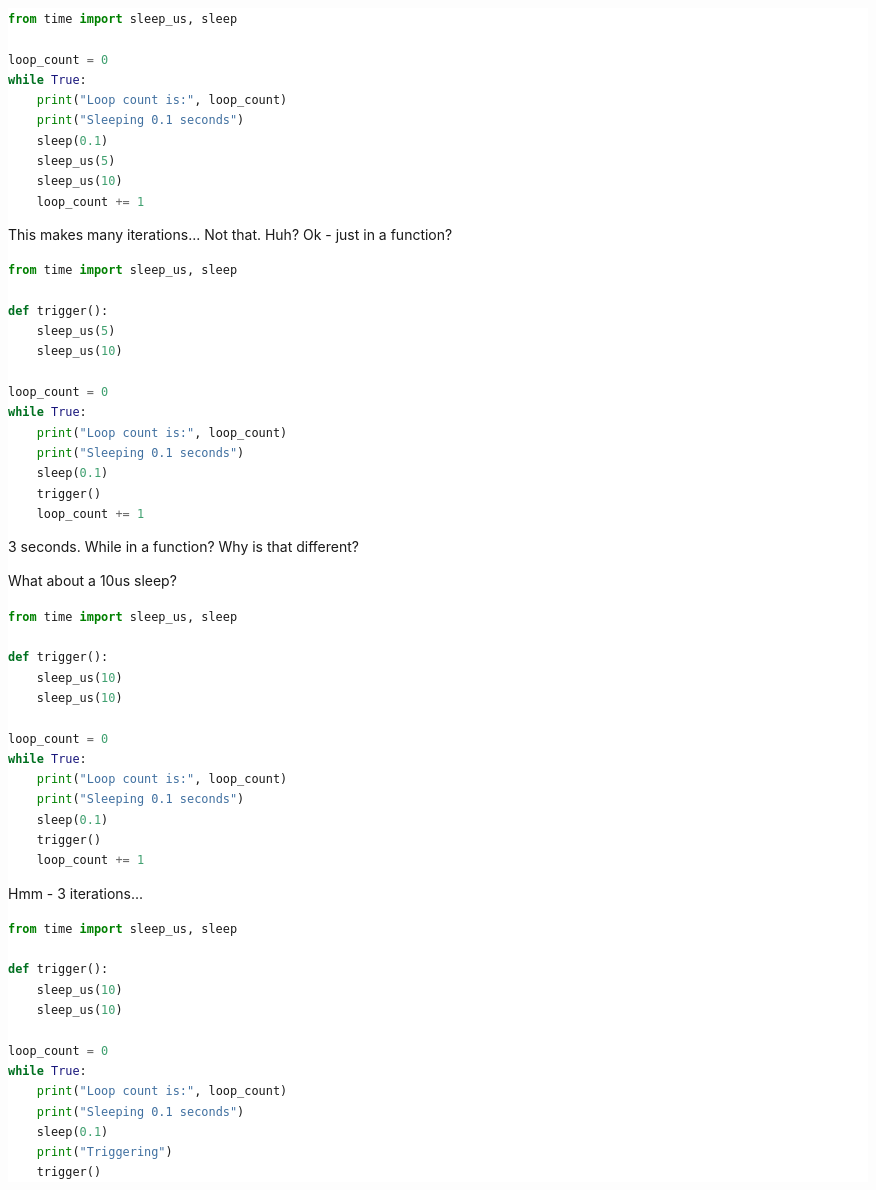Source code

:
 ```python
from time import sleep_us, sleep

loop_count = 0
while True:
    print("Loop count is:", loop_count)
    print("Sleeping 0.1 seconds")
    sleep(0.1)
    sleep_us(5)
    sleep_us(10)
    loop_count += 1
```

This makes many iterations... Not that.
Huh? Ok - just in a function?

```python
from time import sleep_us, sleep

def trigger():
    sleep_us(5)
    sleep_us(10)

loop_count = 0
while True:
    print("Loop count is:", loop_count)
    print("Sleeping 0.1 seconds")
    sleep(0.1)
    trigger()
    loop_count += 1
```

3 seconds. While in a function? Why is that different?

What about a 10us sleep?

```python
from time import sleep_us, sleep

def trigger():
    sleep_us(10)
    sleep_us(10)

loop_count = 0
while True:
    print("Loop count is:", loop_count)
    print("Sleeping 0.1 seconds")
    sleep(0.1)
    trigger()
    loop_count += 1
```

Hmm - 3 iterations...

```python
from time import sleep_us, sleep

def trigger():
    sleep_us(10)
    sleep_us(10)

loop_count = 0
while True:
    print("Loop count is:", loop_count)
    print("Sleeping 0.1 seconds")
    sleep(0.1)
    print("Triggering")
    trigger()
```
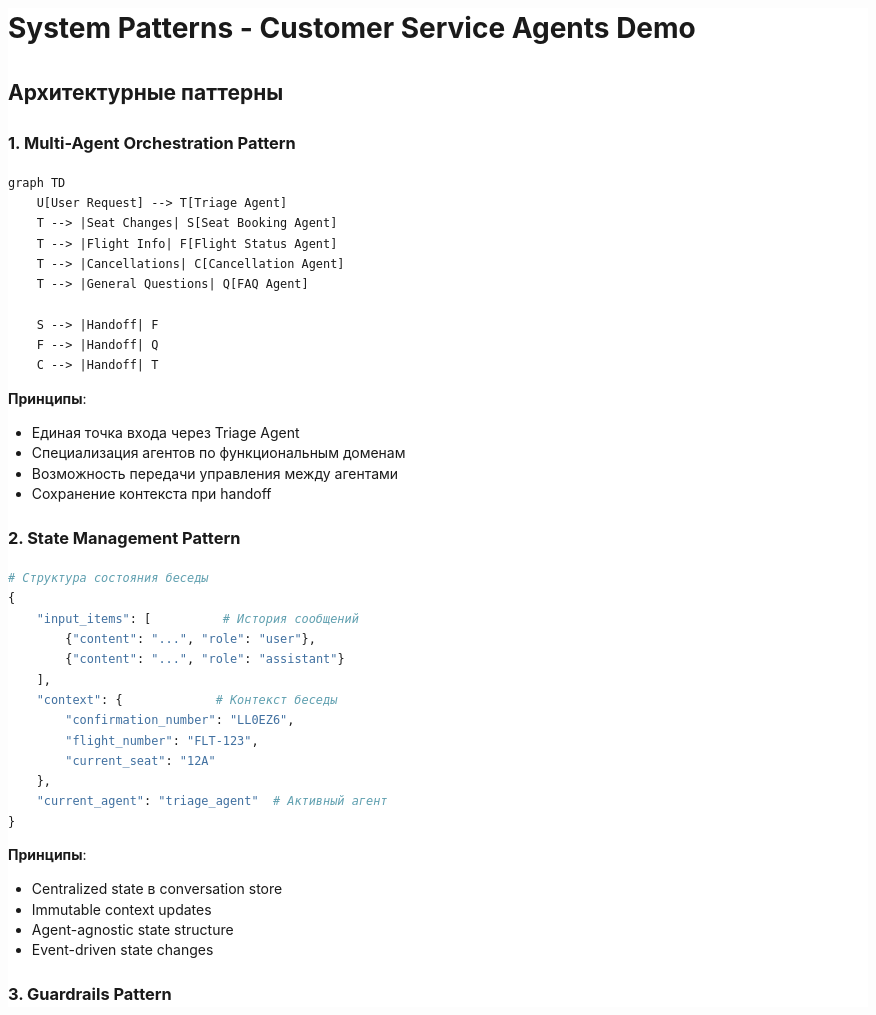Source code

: # System Patterns - Customer Service Agents Demo

## Архитектурные паттерны

### 1. Multi-Agent Orchestration Pattern

```mermaid
graph TD
    U[User Request] --> T[Triage Agent]
    T --> |Seat Changes| S[Seat Booking Agent]
    T --> |Flight Info| F[Flight Status Agent]
    T --> |Cancellations| C[Cancellation Agent]
    T --> |General Questions| Q[FAQ Agent]
    
    S --> |Handoff| F
    F --> |Handoff| Q
    C --> |Handoff| T
```

**Принципы**:
- Единая точка входа через Triage Agent
- Специализация агентов по функциональным доменам
- Возможность передачи управления между агентами
- Сохранение контекста при handoff

### 2. State Management Pattern

```python
# Структура состояния беседы
{
    "input_items": [          # История сообщений
        {"content": "...", "role": "user"},
        {"content": "...", "role": "assistant"}
    ],
    "context": {             # Контекст беседы
        "confirmation_number": "LL0EZ6",
        "flight_number": "FLT-123",
        "current_seat": "12A"
    },
    "current_agent": "triage_agent"  # Активный агент
}
```

**Принципы**:
- Centralized state в conversation store
- Immutable context updates
- Agent-agnostic state structure
- Event-driven state changes

### 3. Guardrails Pattern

==========

Required work - If any image appears in the entries, omit it and return the rest verbatim.

Answer box -
Source code

:
 ```python
from time import sleep_us, sleep

loop_count = 0
while True:
    print("Loop count is:", loop_count)
    print("Sleeping 0.1 seconds")
    sleep(0.1)
    sleep_us(5)
    sleep_us(10)
    loop_count += 1
```

This makes many iterations... Not that.
Huh? Ok - just in a function?

```python
from time import sleep_us, sleep

def trigger():
    sleep_us(5)
    sleep_us(10)

loop_count = 0
while True:
    print("Loop count is:", loop_count)
    print("Sleeping 0.1 seconds")
    sleep(0.1)
    trigger()
    loop_count += 1
```

3 seconds. While in a function? Why is that different?

What about a 10us sleep?

```python
from time import sleep_us, sleep

def trigger():
    sleep_us(10)
    sleep_us(10)

loop_count = 0
while True:
    print("Loop count is:", loop_count)
    print("Sleeping 0.1 seconds")
    sleep(0.1)
    trigger()
    loop_count += 1
```

Hmm - 3 iterations...

```python
from time import sleep_us, sleep

def trigger():
    sleep_us(10)
    sleep_us(10)

loop_count = 0
while True:
    print("Loop count is:", loop_count)
    print("Sleeping 0.1 seconds")
    sleep(0.1)
    print("Triggering")
    trigger()
```
Source code

: # System Patterns - Customer Service Agents Demo

## Архитектурные паттерны

### 1. Multi-Agent Orchestration Pattern

```mermaid
graph TD
    U[User Request] --> T[Triage Agent]
    T --> |Seat Changes| S[Seat Booking Agent]
    T --> |Flight Info| F[Flight Status Agent]
    T --> |Cancellations| C[Cancellation Agent]
    T --> |General Questions| Q[FAQ Agent]
    
    S --> |Handoff| F
    F --> |Handoff| Q
    C --> |Handoff| T
```

**Принципы**:
- Единая точка входа через Triage Agent
- Специализация агентов по функциональным доменам
- Возможность передачи управления между агентами
- Сохранение контекста при handoff

### 2. State Management Pattern

```python
# Структура состояния беседы
{
    "input_items": [          # История сообщений
        {"content": "...", "role": "user"},
        {"content": "...", "role": "assistant"}
    ],
    "context": {             # Контекст беседы
        "confirmation_number": "LL0EZ6",
        "flight_number": "FLT-123",
        "current_seat": "12A"
    },
    "current_agent": "triage_agent"  # Активный агент
}
```

**Принципы**:
- Centralized state в conversation store
- Immutable context updates
- Agent-agnostic state structure
- Event-driven state changes

### 3. Guardrails Pattern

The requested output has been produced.